Per concludere la rassegna dei lavori di Bonvi, Storie dallo spazio profondo (1970) è un insieme di sette storie che raccontano le avventure nello spazio di un personaggio con le fattezze di Bonvi, il quale vaga per le galassie assieme al suo robot, alter ego dell’amico – e scrittore dei testi del fumetto – Francesco Guccini.
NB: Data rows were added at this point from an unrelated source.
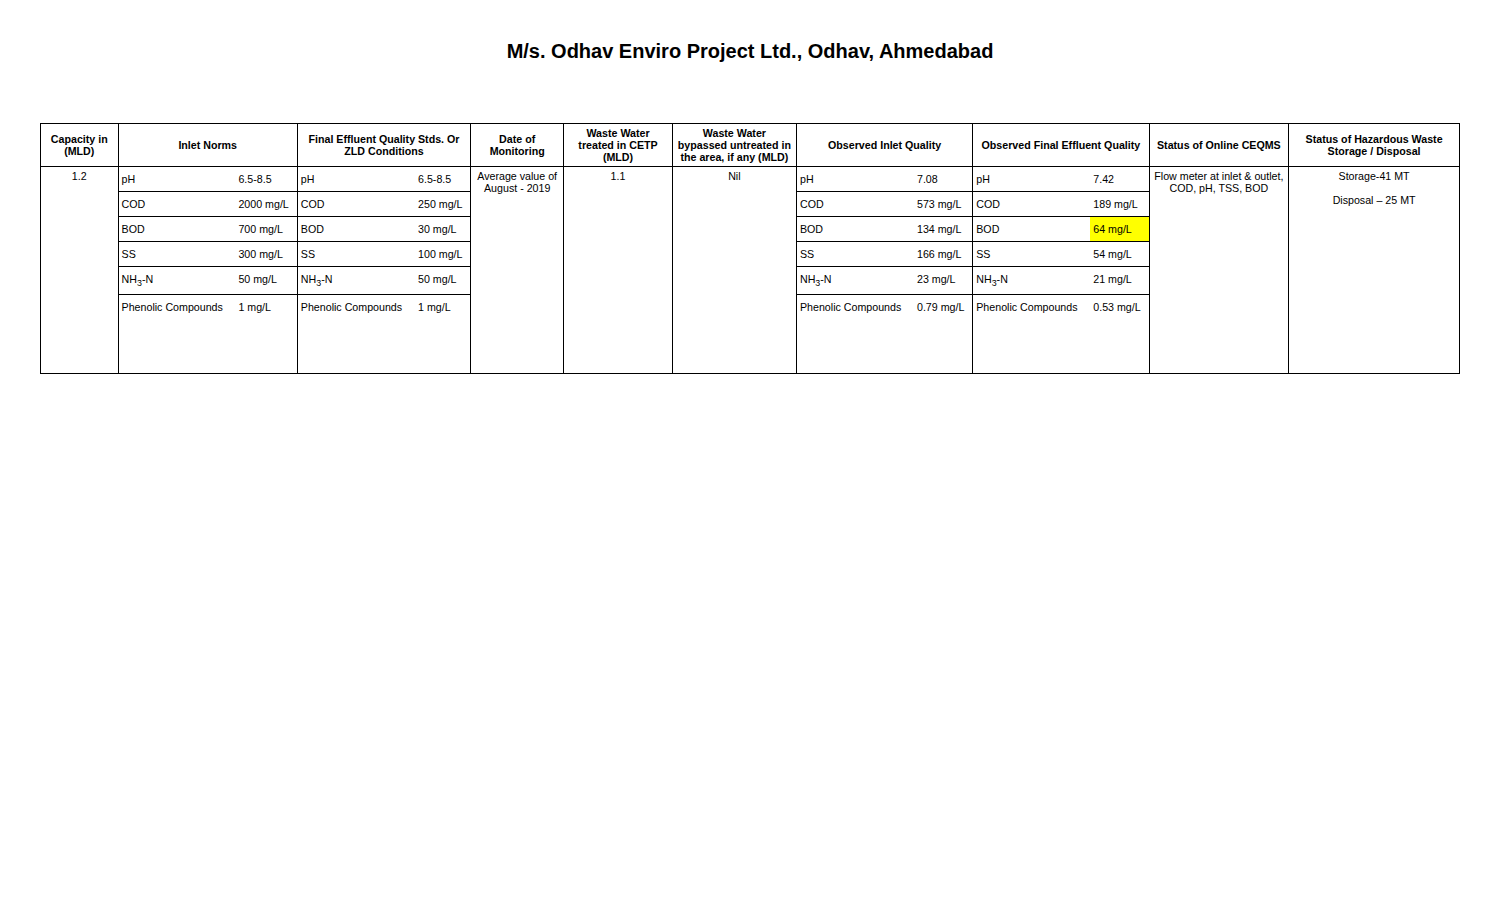M/s. Odhav Enviro Project Ltd., Odhav, Ahmedabad
| Capacity in (MLD) | Inlet Norms | Final Effluent Quality Stds. Or ZLD Conditions | Date of Monitoring | Waste Water treated in CETP (MLD) | Waste Water bypassed untreated in the area, if any (MLD) | Observed Inlet Quality | Observed Final Effluent Quality | Status of Online CEQMS | Status of Hazardous Waste Storage / Disposal |
| --- | --- | --- | --- | --- | --- | --- | --- | --- | --- |
| 1.2 | / pH / 6.5-8.5 / / COD / 2000 mg/L / / BOD / 700 mg/L / / SS / 300 mg/L / / NH 3 -N / 50 mg/L / / Phenolic Compounds / 1 mg/L / | / pH / 6.5-8.5 / / COD / 250 mg/L / / BOD / 30 mg/L / / SS / 100 mg/L / / NH 3 -N / 50 mg/L / / Phenolic Compounds / 1 mg/L / | Average value of August - 2019 | 1.1 | Nil | / pH / 7.08 / / COD / 573 mg/L / / BOD / 134 mg/L / / SS / 166 mg/L / / NH 3 -N / 23 mg/L / / Phenolic Compounds / 0.79 mg/L / | / pH / 7.42 / / COD / 189 mg/L / / BOD / 64 mg/L / / SS / 54 mg/L / / NH 3 -N / 21 mg/L / / Phenolic Compounds / 0.53 mg/L / | Flow meter at inlet & outlet, COD, pH, TSS, BOD | Storage-41 MT Disposal – 25 MT |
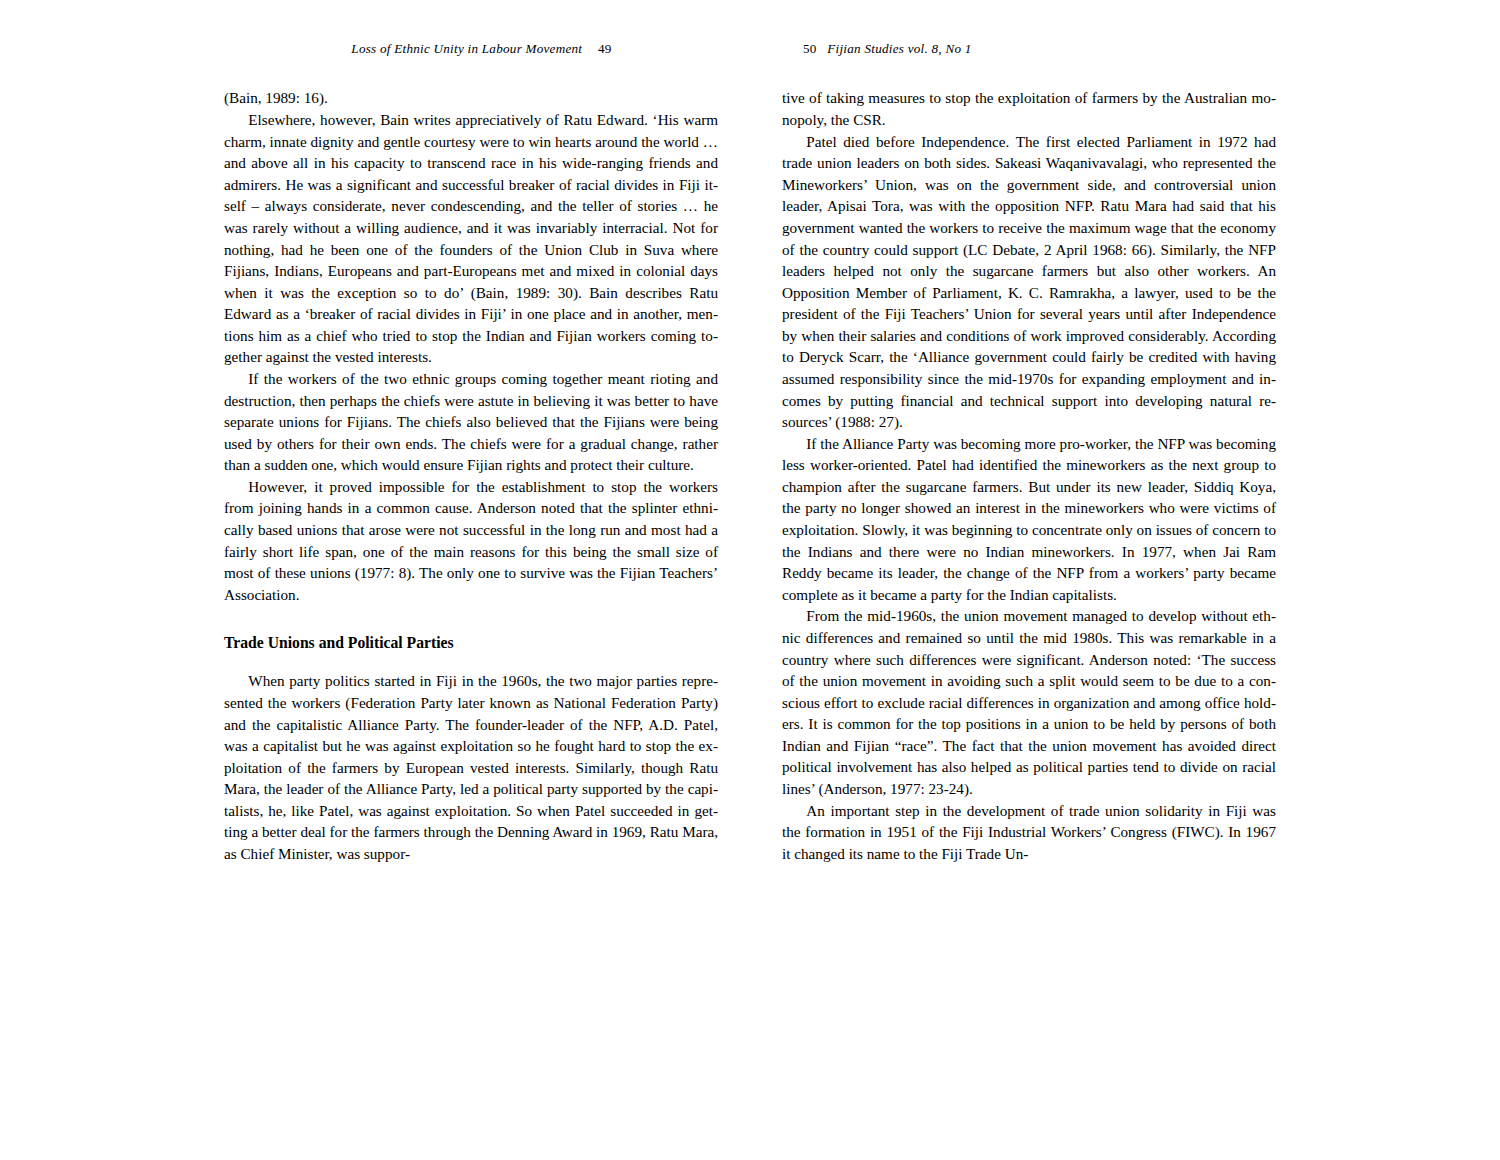Loss of Ethnic Unity in Labour Movement 49
(Bain, 1989: 16).
Elsewhere, however, Bain writes appreciatively of Ratu Edward. ‘His warm charm, innate dignity and gentle courtesy were to win hearts around the world … and above all in his capacity to transcend race in his wide-ranging friends and admirers. He was a significant and successful breaker of racial divides in Fiji itself – always considerate, never condescending, and the teller of stories … he was rarely without a willing audience, and it was invariably interracial. Not for nothing, had he been one of the founders of the Union Club in Suva where Fijians, Indians, Europeans and part-Europeans met and mixed in colonial days when it was the exception so to do’ (Bain, 1989: 30). Bain describes Ratu Edward as a ‘breaker of racial divides in Fiji’ in one place and in another, mentions him as a chief who tried to stop the Indian and Fijian workers coming together against the vested interests.
If the workers of the two ethnic groups coming together meant rioting and destruction, then perhaps the chiefs were astute in believing it was better to have separate unions for Fijians. The chiefs also believed that the Fijians were being used by others for their own ends. The chiefs were for a gradual change, rather than a sudden one, which would ensure Fijian rights and protect their culture.
However, it proved impossible for the establishment to stop the workers from joining hands in a common cause. Anderson noted that the splinter ethnically based unions that arose were not successful in the long run and most had a fairly short life span, one of the main reasons for this being the small size of most of these unions (1977: 8). The only one to survive was the Fijian Teachers’ Association.
Trade Unions and Political Parties
When party politics started in Fiji in the 1960s, the two major parties represented the workers (Federation Party later known as National Federation Party) and the capitalistic Alliance Party. The founder-leader of the NFP, A.D. Patel, was a capitalist but he was against exploitation so he fought hard to stop the exploitation of the farmers by European vested interests. Similarly, though Ratu Mara, the leader of the Alliance Party, led a political party supported by the capitalists, he, like Patel, was against exploitation. So when Patel succeeded in getting a better deal for the farmers through the Denning Award in 1969, Ratu Mara, as Chief Minister, was suppor-
50 Fijian Studies vol. 8, No 1
tive of taking measures to stop the exploitation of farmers by the Australian monopoly, the CSR.
Patel died before Independence. The first elected Parliament in 1972 had trade union leaders on both sides. Sakeasi Waqanivavalagi, who represented the Mineworkers’ Union, was on the government side, and controversial union leader, Apisai Tora, was with the opposition NFP. Ratu Mara had said that his government wanted the workers to receive the maximum wage that the economy of the country could support (LC Debate, 2 April 1968: 66). Similarly, the NFP leaders helped not only the sugarcane farmers but also other workers. An Opposition Member of Parliament, K. C. Ramrakha, a lawyer, used to be the president of the Fiji Teachers’ Union for several years until after Independence by when their salaries and conditions of work improved considerably. According to Deryck Scarr, the ‘Alliance government could fairly be credited with having assumed responsibility since the mid-1970s for expanding employment and incomes by putting financial and technical support into developing natural resources’ (1988: 27).
If the Alliance Party was becoming more pro-worker, the NFP was becoming less worker-oriented. Patel had identified the mineworkers as the next group to champion after the sugarcane farmers. But under its new leader, Siddiq Koya, the party no longer showed an interest in the mineworkers who were victims of exploitation. Slowly, it was beginning to concentrate only on issues of concern to the Indians and there were no Indian mineworkers. In 1977, when Jai Ram Reddy became its leader, the change of the NFP from a workers’ party became complete as it became a party for the Indian capitalists.
From the mid-1960s, the union movement managed to develop without ethnic differences and remained so until the mid 1980s. This was remarkable in a country where such differences were significant. Anderson noted: ‘The success of the union movement in avoiding such a split would seem to be due to a conscious effort to exclude racial differences in organization and among office holders. It is common for the top positions in a union to be held by persons of both Indian and Fijian “race”. The fact that the union movement has avoided direct political involvement has also helped as political parties tend to divide on racial lines’ (Anderson, 1977: 23-24).
An important step in the development of trade union solidarity in Fiji was the formation in 1951 of the Fiji Industrial Workers’ Congress (FIWC). In 1967 it changed its name to the Fiji Trade Un-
Il fumetto è stato definito da molti antesignano della più celebre saga cinematografica ambientata nello spazio, Star Wars, tant’è che – in occasione della mostra dell’opera di George Lucas tenuta nel 2016 allo Spazio WOW del fumetto di Milano – vi era esposta una delle tavole originali di Storie dallo Spazio Profondo, portando come esempio una tavola di apertura ambientata in un bar con umani e alieni: una tavola che aveva molto in comune con la celebre “scena della cantina” di Una nuova speranza del 1977.
L’eredità di Bonvi
Bonvi se n’è andato prematuramente e nella maniera più assurda: la notte tra il 9 e il 10 dicembre del 1995, a Bologna, Bonvi venne investito mentre stava attraversando la strada per andare ospite negli studi di Roxy Bar, dove avrebbe venduto alcune tavole originali il cui ricavato sarebbe andato all’amico e fumettista Magnus, malato di cancro.
Quello che resta, oltre alle migliaia di strisce e storie scritte e disegnate da solo e con le più valide penne del fumetto italiano (oltre al già citato Silver anche Leo Ortolani passò da Bonvi), è nelle buone mani della figlia Sofia Bonvicini, che ha lanciato il progetto Bonvi 2.0 per valorizzare al meglio l’immensa eredità del padre attraverso il restauro delle tavole originali, ripristinando il retino nella colorazione dei personaggi, e assimilandoli – come era già nell’ispirazione originale dell’autore – alla pop art.
Perché, se vogliamo, anche il fumetto è una delle più pure forme d’arte, e Bonvi, nel suo essere artista anarchico ed estroso, è stato d’esempio per buona parte della rinomata scuola del fumetto italiana, la quale, senza di lui, sarebbe stata certamente più povera.